I don’t think this more advanced stuff you mention like polyphonic legato interpretation is needed to make Ansible’s current Polyphonic mode significantly more useful. I’d certainly rather see just my enhancement request [exclude held notes from voice stealing] being implemented, than waiting (potentially in vain) for a complete full polyphonic implementation with all bells and whistles – which would be “death by overspecification” in my book.

Talking about legato: I have not yet encountered any polyphonic synthesizer that offered a useful polyphonic legato mode. Instead you have to switch to monophonic operation to get legato behavior. From my experience, a really satisfactory polyphonic legato is best achieved with an MPE-capable “fretless keyboard” like the Continuum Fingerboard.

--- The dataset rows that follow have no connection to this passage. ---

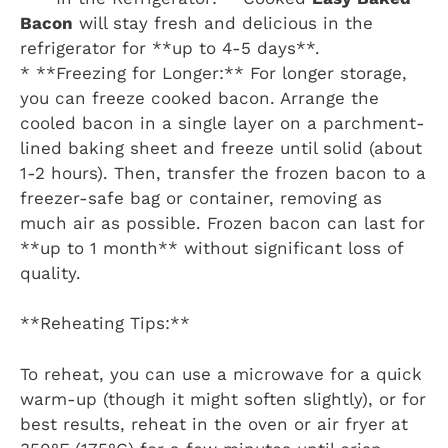
Bacon
will stay fresh and delicious in the
refrigerator for **up to 4-5 days**.
* **Freezing for Longer:** For longer storage,
you can freeze cooked bacon. Arrange the
cooled bacon in a single layer on a parchment-
lined baking sheet and freeze until solid (about
1-2 hours). Then, transfer the frozen bacon to a
freezer-safe bag or container, removing as
much air as possible. Frozen bacon can last for
**up to 1 month** without significant loss of
quality.
**Reheating Tips:**
To reheat, you can use a microwave for a quick
warm-up (though it might soften slightly), or for
best results, reheat in the oven or air fryer at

One last plea for an additional Reset polyphonic mode
Reg. my other enhancement request to implement an additional Polyphonic Reset assignment mode: I believe that when implementing polyphonic voices in an analogue modular synthesizer context, only a minority of these implementations will have identical modules across all voices (e.g. 4x Mangroves, 4x 3Sisters etc for a four voice system). Instead, the majority of the implementations will have non-identical modules across all voices (e.g. 1x Mangrove, 1x Plaids, 1x Doepfer VCO, 1x Loquelic Iteritas…just looking at the oscillators for a four voice system). So it will probably be more likely that each voice will a different sound, than that all voices will have exactly the same sound.

This means that an assignment mode that gives the performer precise real-time control over which note shall be played by which voice (aka sound) is preferable to a rotate implementation. The reset assignment mode offers exactly that: You can play a chord, and just by the order in which you press the keys, you can precisely control which note of the chord will be played with which sound.

Examples for such implementations are the “Poly-2” mode of the Roland 184 polyphonic keyboard from their 100m modular synthesizer series, the “Reset” mode of the Polyphonic Keyboard module of the Oberheim Four Voice, or the 225e MIDI Decoder / Preset Manager of the Buchla 200e (which only offered Reset when bundling multiple monophonic voices for polyphonic operation).